### Job
Copy all of the data below word for word, leaving out the pictures.

# START OF Records to process

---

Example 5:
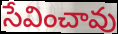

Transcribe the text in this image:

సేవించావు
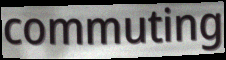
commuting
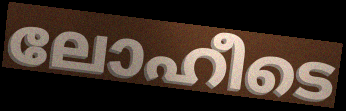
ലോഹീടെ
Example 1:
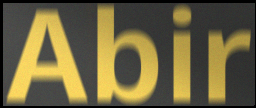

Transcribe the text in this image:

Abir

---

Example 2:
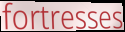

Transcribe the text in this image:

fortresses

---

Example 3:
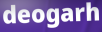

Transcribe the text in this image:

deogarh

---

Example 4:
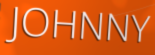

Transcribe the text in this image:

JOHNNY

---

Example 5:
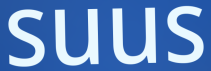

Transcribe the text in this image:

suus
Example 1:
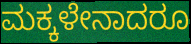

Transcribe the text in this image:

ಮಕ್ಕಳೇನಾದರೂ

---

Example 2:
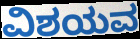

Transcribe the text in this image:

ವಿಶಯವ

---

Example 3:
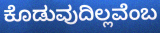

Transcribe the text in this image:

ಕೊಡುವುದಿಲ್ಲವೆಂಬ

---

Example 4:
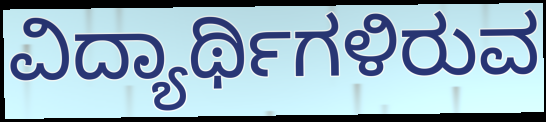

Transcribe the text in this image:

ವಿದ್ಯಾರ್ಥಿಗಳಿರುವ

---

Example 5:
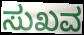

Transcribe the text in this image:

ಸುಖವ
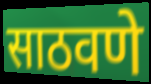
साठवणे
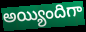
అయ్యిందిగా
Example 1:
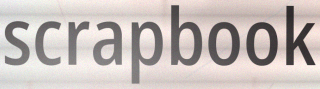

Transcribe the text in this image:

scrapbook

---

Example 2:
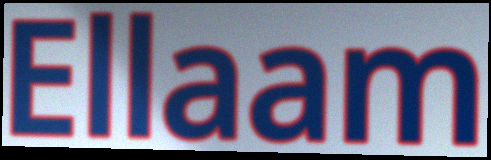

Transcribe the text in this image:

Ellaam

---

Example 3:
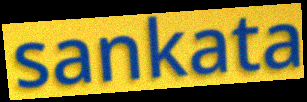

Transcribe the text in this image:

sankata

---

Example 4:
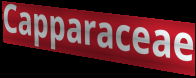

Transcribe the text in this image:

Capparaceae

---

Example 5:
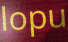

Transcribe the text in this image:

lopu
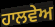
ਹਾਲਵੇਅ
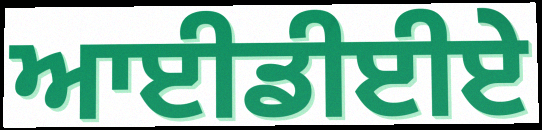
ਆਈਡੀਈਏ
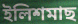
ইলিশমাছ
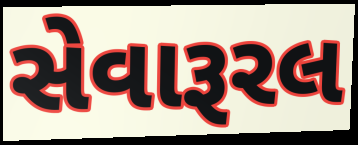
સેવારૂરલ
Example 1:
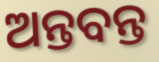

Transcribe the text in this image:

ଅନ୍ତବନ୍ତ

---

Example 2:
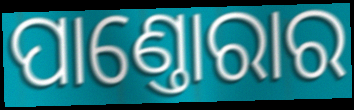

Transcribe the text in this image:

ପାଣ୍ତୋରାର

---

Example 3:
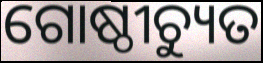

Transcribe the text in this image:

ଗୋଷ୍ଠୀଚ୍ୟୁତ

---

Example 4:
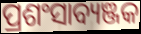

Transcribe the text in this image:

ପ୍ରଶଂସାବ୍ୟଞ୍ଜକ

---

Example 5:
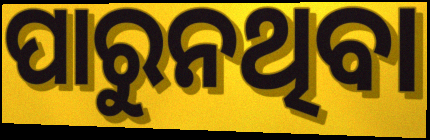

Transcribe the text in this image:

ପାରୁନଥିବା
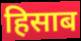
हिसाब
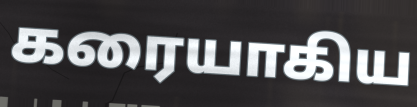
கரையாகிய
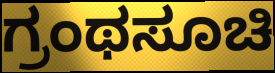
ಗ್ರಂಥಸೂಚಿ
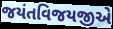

# END OF Records to process

### Solution below
---

Example 5:

Transcribe the text in this image:

సేవించావు
commuting
ലോഹീടെ
Example 1:

Transcribe the text in this image:

Abir

---

Example 2:

Transcribe the text in this image:

fortresses

---

Example 3:

Transcribe the text in this image:

deogarh

---

Example 4:

Transcribe the text in this image:

JOHNNY

---

Example 5:

Transcribe the text in this image:

suus
Example 1:

Transcribe the text in this image:

ಮಕ್ಕಳೇನಾದರೂ

---

Example 2:

Transcribe the text in this image:

ವಿಶಯವ

---

Example 3:

Transcribe the text in this image:

ಕೊಡುವುದಿಲ್ಲವೆಂಬ

---

Example 4:

Transcribe the text in this image:

ವಿದ್ಯಾರ್ಥಿಗಳಿರುವ

---

Example 5:

Transcribe the text in this image:

ಸುಖವ
साठवणे
అయ్యిందిగా
Example 1:

Transcribe the text in this image:

scrapbook

---

Example 2:

Transcribe the text in this image:

Ellaam

---

Example 3:

Transcribe the text in this image:

sankata

---

Example 4:

Transcribe the text in this image:

Capparaceae

---

Example 5:

Transcribe the text in this image:

lopu
ਹਾਲਵੇਅ
ਆਈਡੀਈਏ
ইলিশমাছ
સેવારૂરલ
Example 1:

Transcribe the text in this image:

ଅନ୍ତବନ୍ତ

---

Example 2:

Transcribe the text in this image:

ପାଣ୍ତୋରାର

---

Example 3:

Transcribe the text in this image:

ଗୋଷ୍ଠୀଚ୍ୟୁତ

---

Example 4:

Transcribe the text in this image:

ପ୍ରଶଂସାବ୍ୟଞ୍ଜକ

---

Example 5:

Transcribe the text in this image:

ପାରୁନଥିବା
हिसाब
கரையாகிய
ಗ್ರಂಥಸೂಚಿ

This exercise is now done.